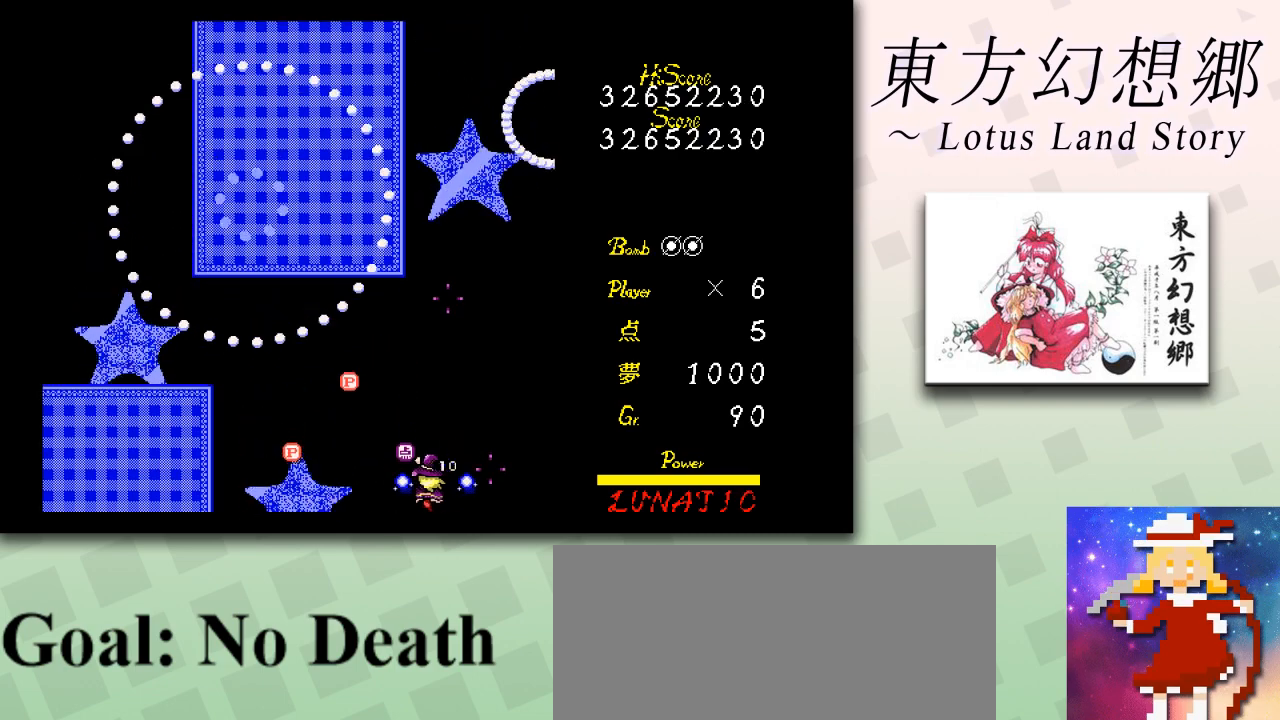
{"keys": ["right", "shift", "up"], "events": [[42, "up", "down"], [125, "up", "up"], [209, "left", "up"], [250, "down", "down"], [292, "shift", "down"], [334, "down", "up"], [459, "right", "down"], [459, "up", "down"]]}
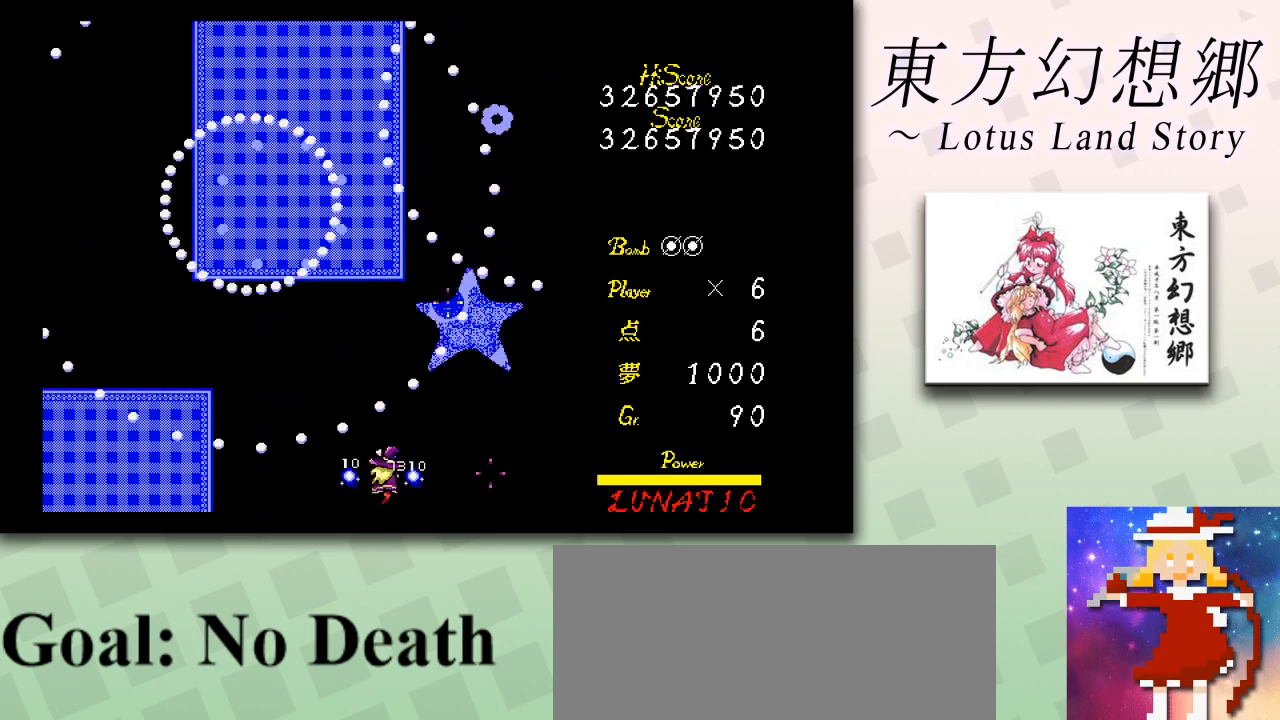
{"keys": ["down", "right", "shift"], "events": [[41, "left", "down"], [41, "right", "up"], [167, "left", "up"], [208, "up", "up"], [292, "down", "down"], [292, "right", "down"], [375, "down", "up"], [417, "right", "up"], [500, "down", "down"], [500, "right", "down"]]}
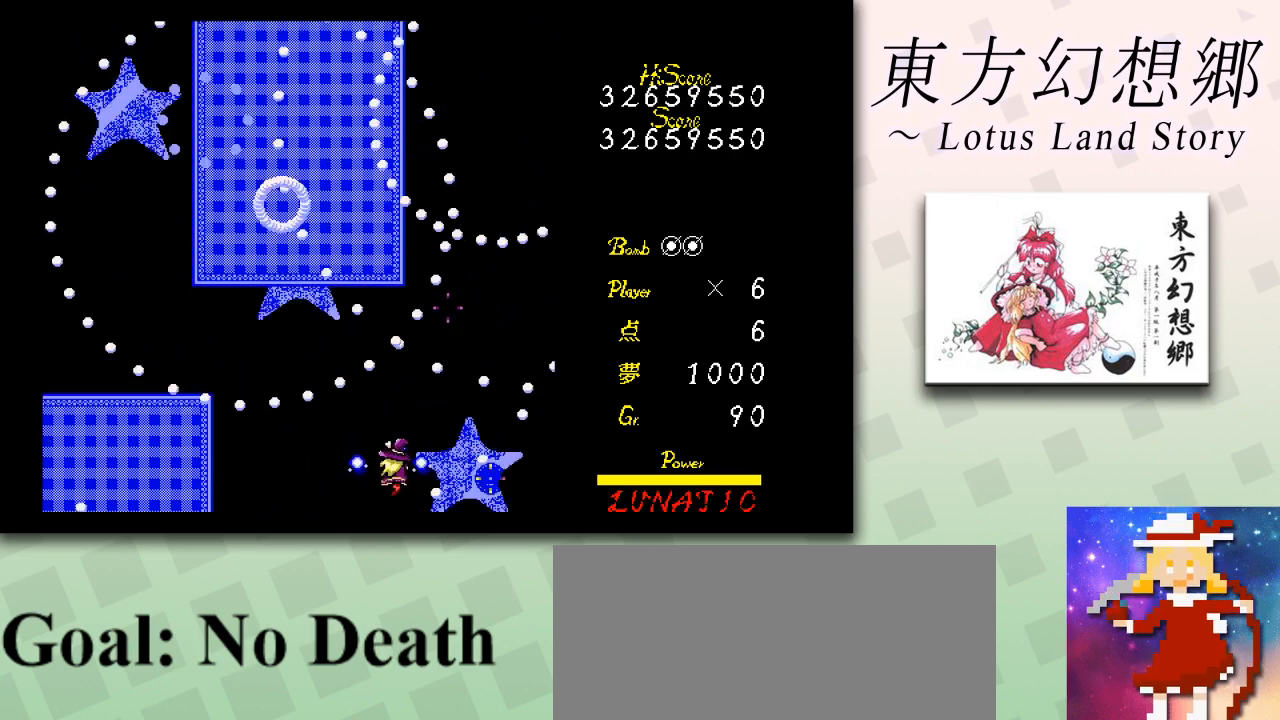
{"keys": ["shift"], "events": [[42, "shift", "up"], [167, "down", "up"], [209, "right", "up"], [209, "shift", "down"]]}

- - - -

● Work request:
Each line above with the word "left" needs to be copied.

● Written answer:
{"keys": ["right", "shift", "up"], "events": [[42, "up", "down"], [125, "up", "up"], [209, "left", "up"], [250, "down", "down"], [292, "shift", "down"], [334, "down", "up"], [459, "right", "down"], [459, "up", "down"]]}
{"keys": ["down", "right", "shift"], "events": [[41, "left", "down"], [41, "right", "up"], [167, "left", "up"], [208, "up", "up"], [292, "down", "down"], [292, "right", "down"], [375, "down", "up"], [417, "right", "up"], [500, "down", "down"], [500, "right", "down"]]}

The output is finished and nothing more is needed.